• What you have to do:
Show each line of the listing in which the word "tokens" occurs.

START Data for analysis

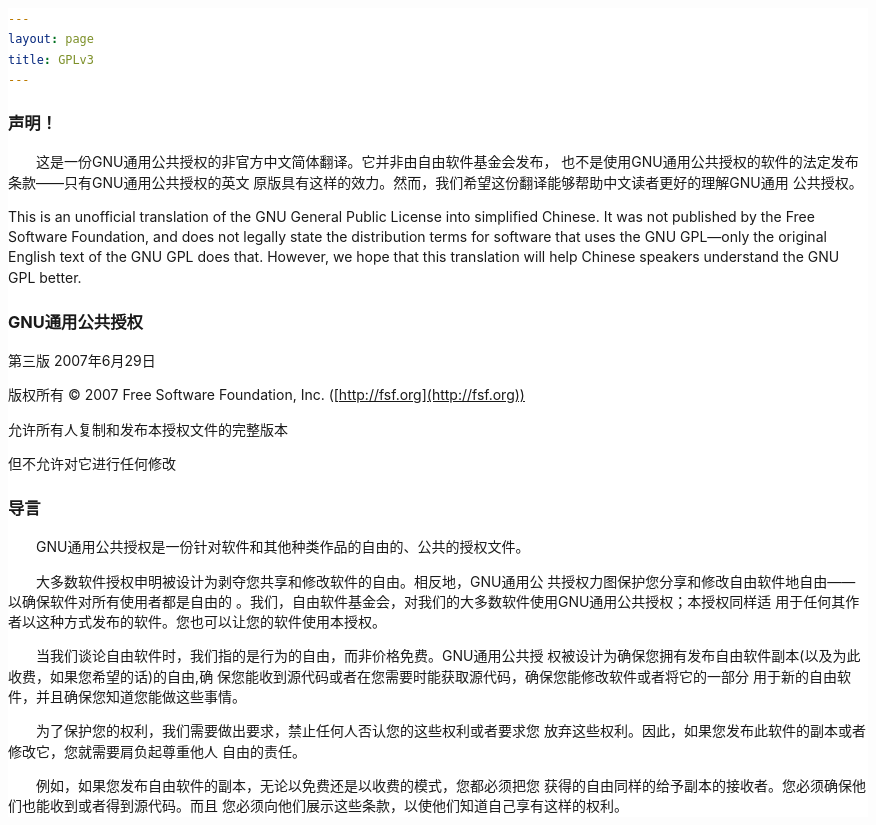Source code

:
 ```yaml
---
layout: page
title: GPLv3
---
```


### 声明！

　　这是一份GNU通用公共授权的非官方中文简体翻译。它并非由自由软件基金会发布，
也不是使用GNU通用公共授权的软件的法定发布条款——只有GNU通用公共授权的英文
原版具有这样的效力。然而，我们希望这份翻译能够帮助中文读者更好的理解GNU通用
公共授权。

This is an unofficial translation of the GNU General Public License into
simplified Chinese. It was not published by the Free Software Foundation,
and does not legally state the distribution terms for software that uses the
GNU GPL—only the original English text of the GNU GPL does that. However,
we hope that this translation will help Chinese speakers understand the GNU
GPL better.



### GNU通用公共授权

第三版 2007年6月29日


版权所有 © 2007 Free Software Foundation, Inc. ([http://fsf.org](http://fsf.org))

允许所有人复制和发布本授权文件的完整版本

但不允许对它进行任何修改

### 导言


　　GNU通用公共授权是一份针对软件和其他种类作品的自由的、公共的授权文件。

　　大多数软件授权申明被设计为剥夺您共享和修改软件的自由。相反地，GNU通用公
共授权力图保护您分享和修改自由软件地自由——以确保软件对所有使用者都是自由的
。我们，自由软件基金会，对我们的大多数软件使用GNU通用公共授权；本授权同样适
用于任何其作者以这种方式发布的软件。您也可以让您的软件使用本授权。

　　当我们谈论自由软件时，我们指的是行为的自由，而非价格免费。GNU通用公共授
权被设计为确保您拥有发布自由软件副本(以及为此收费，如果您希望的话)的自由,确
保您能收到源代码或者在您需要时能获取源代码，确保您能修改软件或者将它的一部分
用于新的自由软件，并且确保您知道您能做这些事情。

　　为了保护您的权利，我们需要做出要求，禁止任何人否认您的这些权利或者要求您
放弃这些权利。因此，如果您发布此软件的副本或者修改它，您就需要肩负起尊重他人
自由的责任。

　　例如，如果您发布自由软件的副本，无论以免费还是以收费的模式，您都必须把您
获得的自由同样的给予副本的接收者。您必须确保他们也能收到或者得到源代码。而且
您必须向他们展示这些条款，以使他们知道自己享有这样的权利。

END Data for analysis
START Data for analysis

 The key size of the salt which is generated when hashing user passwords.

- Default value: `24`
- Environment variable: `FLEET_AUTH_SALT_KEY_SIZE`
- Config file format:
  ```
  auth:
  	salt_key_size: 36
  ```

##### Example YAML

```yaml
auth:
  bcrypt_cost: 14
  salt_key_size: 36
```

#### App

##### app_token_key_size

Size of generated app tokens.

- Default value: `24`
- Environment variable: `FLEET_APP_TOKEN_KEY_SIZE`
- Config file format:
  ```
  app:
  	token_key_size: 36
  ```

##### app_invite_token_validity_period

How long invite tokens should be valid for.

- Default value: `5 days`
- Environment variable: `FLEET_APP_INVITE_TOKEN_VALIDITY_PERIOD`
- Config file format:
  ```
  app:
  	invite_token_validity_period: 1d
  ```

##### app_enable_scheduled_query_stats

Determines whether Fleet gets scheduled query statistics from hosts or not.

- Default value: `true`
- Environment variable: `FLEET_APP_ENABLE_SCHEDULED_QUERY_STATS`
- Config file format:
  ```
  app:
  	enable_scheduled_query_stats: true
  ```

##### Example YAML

END Data for analysis

• Final answer:
Size of generated app tokens.
How long invite tokens should be valid for.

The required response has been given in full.